• **Textauszug**:
Blockierte Häfen

Elf Frachter holten Samstag über Donau 45.000 t Getreide aus Ukraine

Die umständliche Route der Frachtschiffe über die Donau spielt sich offenbar immer besser ein. Hierüber konnte die Ukraine schon viermal mehr Getreide ausführen als über die Schwarzmeerhäfen.

Der Getreideexport über die Donau scheint langsam in Gang zu kommen. Das ukrainische Infrastrukturministerium teilt mit, dass allein am Samstag elf Schiffe in Richtung der ukrainischen Donauhäfen Ismail, Reni und Ust-Dunaisk unterwegs gewesen seien.

Die Schiffe haben demnach insgesamt 45.000 t geladen. Seit März wurden laut Ministerium bereits mehr als 4 Mio. t Getreide über die ukrainischen Donauhäfen außer Landes gebracht, zitiert die dpa die Regierung.

• **Material**:
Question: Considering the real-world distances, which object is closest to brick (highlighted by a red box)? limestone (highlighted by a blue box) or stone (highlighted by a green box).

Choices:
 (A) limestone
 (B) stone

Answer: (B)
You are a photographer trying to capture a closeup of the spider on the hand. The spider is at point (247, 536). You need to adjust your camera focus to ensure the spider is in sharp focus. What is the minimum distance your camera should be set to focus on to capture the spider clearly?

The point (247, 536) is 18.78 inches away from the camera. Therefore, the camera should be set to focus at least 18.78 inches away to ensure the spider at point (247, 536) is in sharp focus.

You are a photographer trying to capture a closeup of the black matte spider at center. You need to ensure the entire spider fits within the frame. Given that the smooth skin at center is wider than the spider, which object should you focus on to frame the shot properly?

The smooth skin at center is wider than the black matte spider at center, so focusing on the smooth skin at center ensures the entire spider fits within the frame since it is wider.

* * *

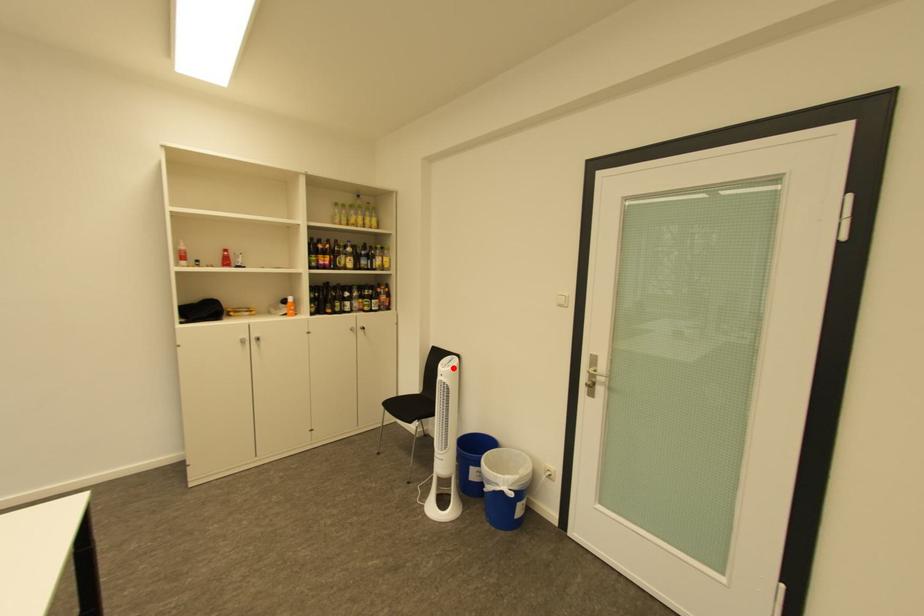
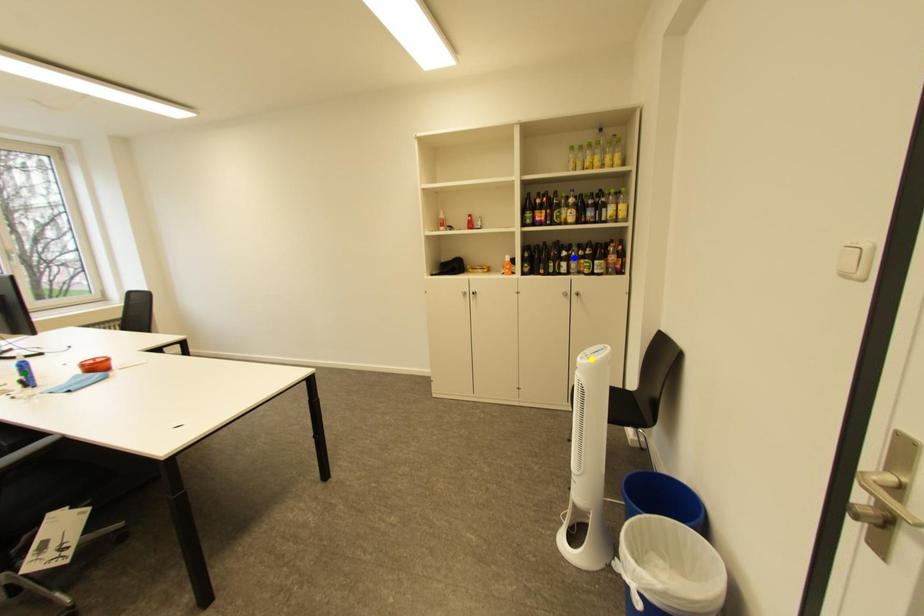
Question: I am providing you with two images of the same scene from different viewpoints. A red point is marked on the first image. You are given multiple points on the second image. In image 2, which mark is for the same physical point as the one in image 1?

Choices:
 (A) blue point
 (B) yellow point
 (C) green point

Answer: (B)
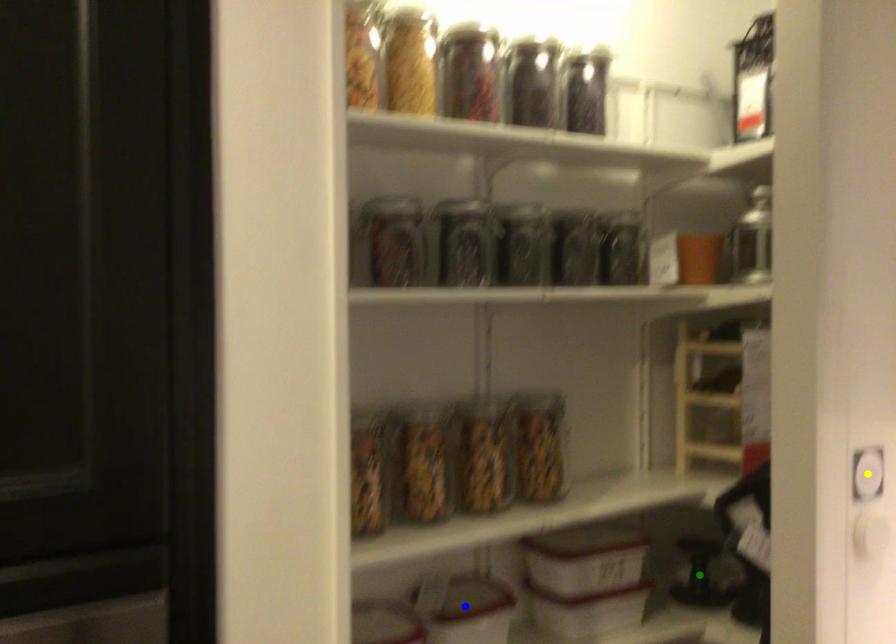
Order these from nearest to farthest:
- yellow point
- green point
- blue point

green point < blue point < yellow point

• **Deine Aufgaben**:
a: Nenne alle ukrainischen Donauhäfen, die im Text über den Getreideexport über die Donau genannt werden.
b: Gib einen Abschnitt aus dem Text über den Getreideexport über die Donau wortgetreu wieder: Beginne bei den Worten „Blockierte Häfen“ und höre nach den Worten „unterwegs gewesen seien.“ auf.
c: Führe den Text über den Getreideexport über die Donau im selben Stil weiter, beginnend nach seinem letzten Satz.

• **Lösungen der Aufgaben**:
a: Ismail, Reni, Ust-Dunaisk

b:
Blockierte Häfen

Elf Frachter holten Samstag über Donau 45.000 t Getreide aus Ukraine

Die umständliche Route der Frachtschiffe über die Donau spielt sich offenbar immer besser ein. Hierüber konnte die Ukraine schon viermal mehr Getreide ausführen als über die Schwarzmeerhäfen.

Der Getreideexport über die Donau scheint langsam in Gang zu kommen. Das ukrainische Infrastrukturministerium teilt mit, dass allein am Samstag elf Schiffe in Richtung der ukrainischen Donauhäfen Ismail, Reni und Ust-Dunaisk unterwegs gewesen seien.

c:
Parallel laufen einige Exporte unter türkischer Kontrolle über drei ukrainische Schwarzmeerhäfen. Hintergrund ist ein mit Russland ausgehandeltes Abkommen. Hierüber sollen bislang aber lediglich 1 Mio. t Getreide und andere Lebensmittel ausgeführt worden seien. Insgesamt seien 103 Schiffe in See gestochen, 46 von ukrainischen Häfen und 57 in Richtung Ukraine, heißt es.